- **To-do item**
Two lines in the data below mark the range: the one with "und unserer Aktivgruppe Höchstleistungen zu" and the one with "(Gesamt 6156,64)". Return both, along with every line between them, exactly.

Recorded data

========================================================================

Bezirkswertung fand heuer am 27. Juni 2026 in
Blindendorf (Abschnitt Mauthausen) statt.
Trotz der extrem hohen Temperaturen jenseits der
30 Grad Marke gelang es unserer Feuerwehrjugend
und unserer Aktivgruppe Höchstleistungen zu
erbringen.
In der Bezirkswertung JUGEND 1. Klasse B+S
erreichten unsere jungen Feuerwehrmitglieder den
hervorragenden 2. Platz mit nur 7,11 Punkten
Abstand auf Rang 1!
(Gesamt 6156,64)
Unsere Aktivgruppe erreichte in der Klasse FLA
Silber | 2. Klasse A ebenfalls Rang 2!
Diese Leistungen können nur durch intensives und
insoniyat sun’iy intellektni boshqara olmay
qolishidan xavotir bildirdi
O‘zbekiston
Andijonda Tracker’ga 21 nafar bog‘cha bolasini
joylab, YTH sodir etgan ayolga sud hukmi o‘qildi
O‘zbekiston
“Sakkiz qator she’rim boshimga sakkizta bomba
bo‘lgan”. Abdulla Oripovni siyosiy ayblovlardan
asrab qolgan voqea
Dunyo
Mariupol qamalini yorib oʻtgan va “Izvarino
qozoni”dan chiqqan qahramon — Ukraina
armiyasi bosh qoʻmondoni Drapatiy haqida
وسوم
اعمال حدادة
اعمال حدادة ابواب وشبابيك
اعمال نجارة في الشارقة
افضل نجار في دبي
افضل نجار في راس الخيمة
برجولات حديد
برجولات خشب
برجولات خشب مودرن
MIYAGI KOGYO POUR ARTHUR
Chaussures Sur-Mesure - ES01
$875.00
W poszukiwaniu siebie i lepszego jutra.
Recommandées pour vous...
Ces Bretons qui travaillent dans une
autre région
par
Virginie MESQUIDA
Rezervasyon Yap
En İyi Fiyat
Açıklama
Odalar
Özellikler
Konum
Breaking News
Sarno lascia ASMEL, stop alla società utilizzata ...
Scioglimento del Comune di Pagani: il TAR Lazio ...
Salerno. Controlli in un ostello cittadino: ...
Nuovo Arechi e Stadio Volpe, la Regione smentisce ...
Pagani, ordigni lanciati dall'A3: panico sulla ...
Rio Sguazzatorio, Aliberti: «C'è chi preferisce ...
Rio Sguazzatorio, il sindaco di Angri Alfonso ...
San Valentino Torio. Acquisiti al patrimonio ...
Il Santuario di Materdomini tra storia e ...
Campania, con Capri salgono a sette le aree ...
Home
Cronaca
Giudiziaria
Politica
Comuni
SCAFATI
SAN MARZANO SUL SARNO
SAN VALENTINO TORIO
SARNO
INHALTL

========================================================================

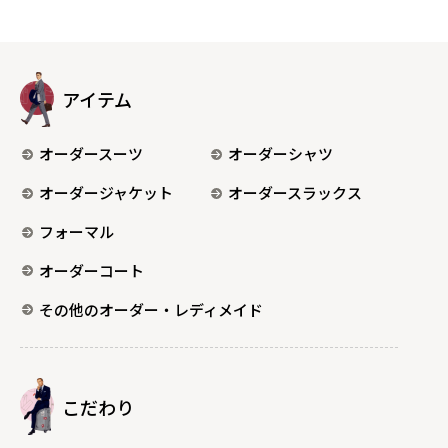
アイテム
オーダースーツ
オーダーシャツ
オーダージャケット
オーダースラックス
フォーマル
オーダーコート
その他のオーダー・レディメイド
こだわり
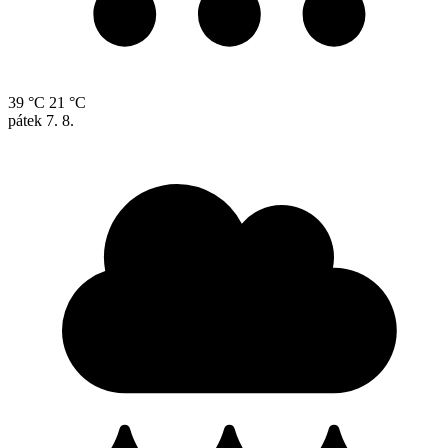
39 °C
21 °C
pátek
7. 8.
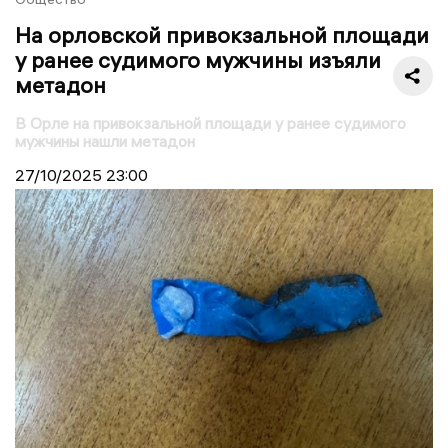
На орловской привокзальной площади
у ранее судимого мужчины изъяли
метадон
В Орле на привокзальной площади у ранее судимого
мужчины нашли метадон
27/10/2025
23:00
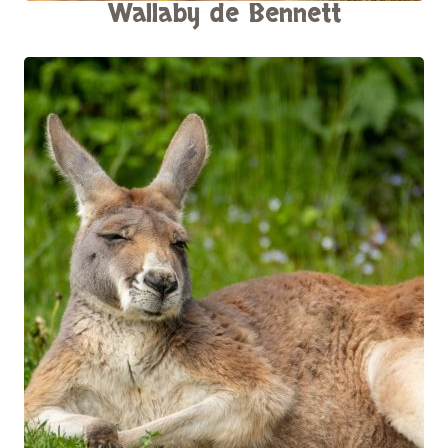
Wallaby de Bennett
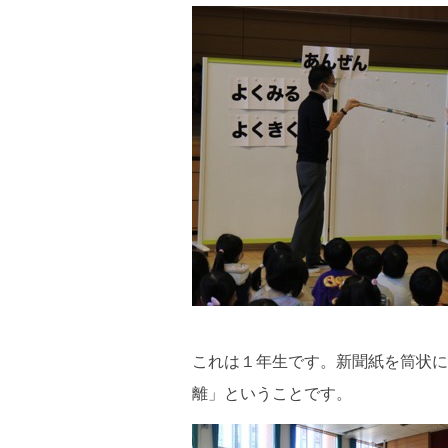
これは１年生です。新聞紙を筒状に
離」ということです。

========================================================================

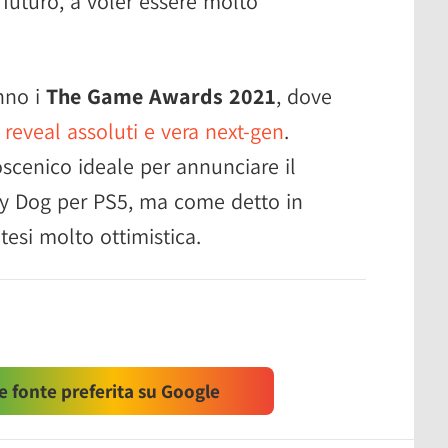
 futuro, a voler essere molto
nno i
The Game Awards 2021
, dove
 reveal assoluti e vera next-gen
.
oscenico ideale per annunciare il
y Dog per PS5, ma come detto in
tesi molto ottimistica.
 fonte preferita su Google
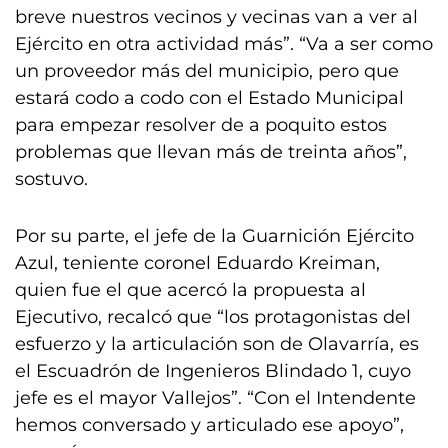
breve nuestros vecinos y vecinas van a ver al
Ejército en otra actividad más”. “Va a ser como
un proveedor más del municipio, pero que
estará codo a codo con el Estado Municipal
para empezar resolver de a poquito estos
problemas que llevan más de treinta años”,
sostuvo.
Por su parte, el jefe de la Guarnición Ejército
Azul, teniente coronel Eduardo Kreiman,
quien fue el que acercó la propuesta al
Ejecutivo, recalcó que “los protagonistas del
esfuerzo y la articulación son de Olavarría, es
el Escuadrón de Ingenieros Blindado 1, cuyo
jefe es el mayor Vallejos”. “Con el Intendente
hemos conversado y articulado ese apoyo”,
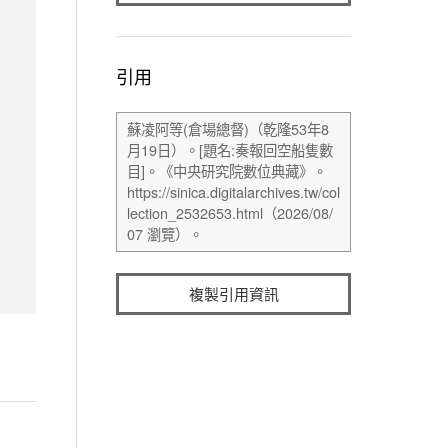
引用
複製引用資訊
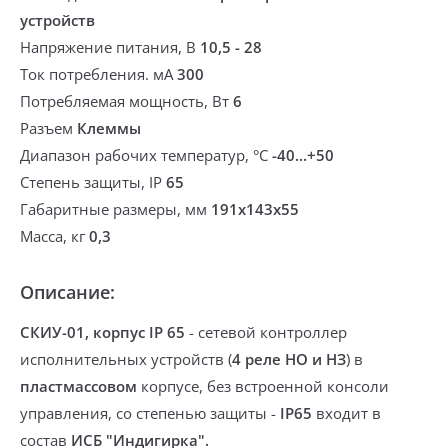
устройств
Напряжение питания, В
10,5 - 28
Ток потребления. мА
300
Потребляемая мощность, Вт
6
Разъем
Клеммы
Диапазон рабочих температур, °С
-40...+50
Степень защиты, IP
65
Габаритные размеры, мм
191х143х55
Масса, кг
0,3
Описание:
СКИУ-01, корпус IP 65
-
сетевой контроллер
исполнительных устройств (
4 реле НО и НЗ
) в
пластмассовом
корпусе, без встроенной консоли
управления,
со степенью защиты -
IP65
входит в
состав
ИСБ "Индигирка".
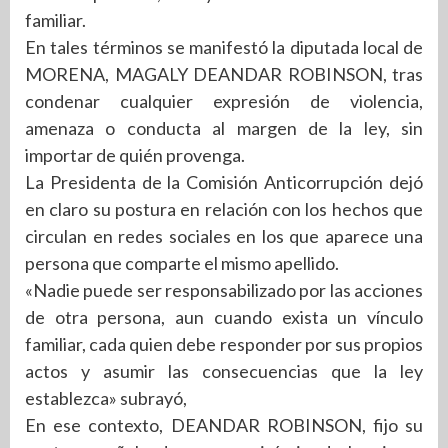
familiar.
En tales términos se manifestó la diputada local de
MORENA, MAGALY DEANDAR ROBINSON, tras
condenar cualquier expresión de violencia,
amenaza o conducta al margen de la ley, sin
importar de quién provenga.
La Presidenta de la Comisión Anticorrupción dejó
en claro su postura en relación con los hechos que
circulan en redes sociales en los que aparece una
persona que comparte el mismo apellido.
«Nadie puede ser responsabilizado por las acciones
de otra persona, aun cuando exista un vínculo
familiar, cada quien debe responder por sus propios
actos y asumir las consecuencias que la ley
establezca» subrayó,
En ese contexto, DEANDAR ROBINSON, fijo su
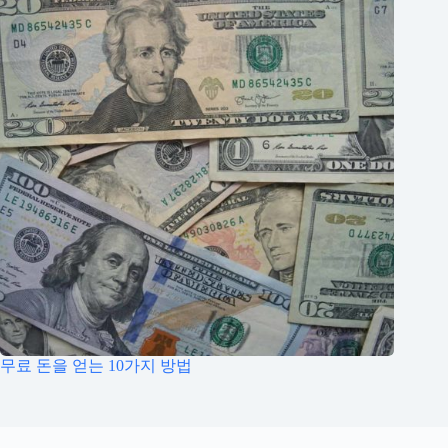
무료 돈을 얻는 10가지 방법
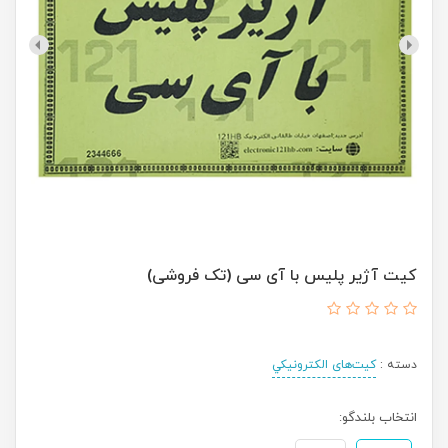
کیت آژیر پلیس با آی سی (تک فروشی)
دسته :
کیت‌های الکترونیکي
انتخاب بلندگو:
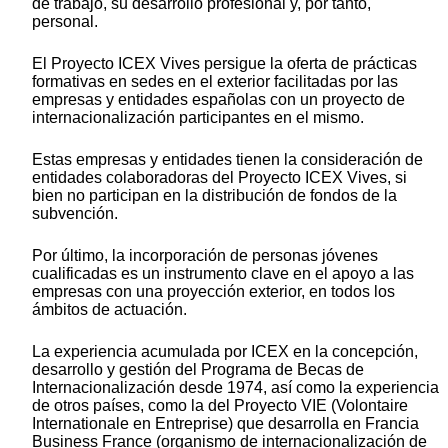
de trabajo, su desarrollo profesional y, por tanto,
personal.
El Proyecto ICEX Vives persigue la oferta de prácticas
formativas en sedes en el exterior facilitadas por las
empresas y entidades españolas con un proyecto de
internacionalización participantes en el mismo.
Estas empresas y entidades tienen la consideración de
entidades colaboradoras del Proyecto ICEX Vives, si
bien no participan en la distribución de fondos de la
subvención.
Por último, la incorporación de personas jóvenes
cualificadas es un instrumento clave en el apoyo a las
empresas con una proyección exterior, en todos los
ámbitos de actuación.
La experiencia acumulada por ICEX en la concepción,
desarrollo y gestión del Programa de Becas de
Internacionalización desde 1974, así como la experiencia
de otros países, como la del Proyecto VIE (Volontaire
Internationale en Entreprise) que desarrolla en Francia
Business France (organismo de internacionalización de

========================================================================

- **Answer for this exercise**
und unserer Aktivgruppe Höchstleistungen zu
erbringen.
In der Bezirkswertung JUGEND 1. Klasse B+S
erreichten unsere jungen Feuerwehrmitglieder den
hervorragenden 2. Platz mit nur 7,11 Punkten
Abstand auf Rang 1!
(Gesamt 6156,64)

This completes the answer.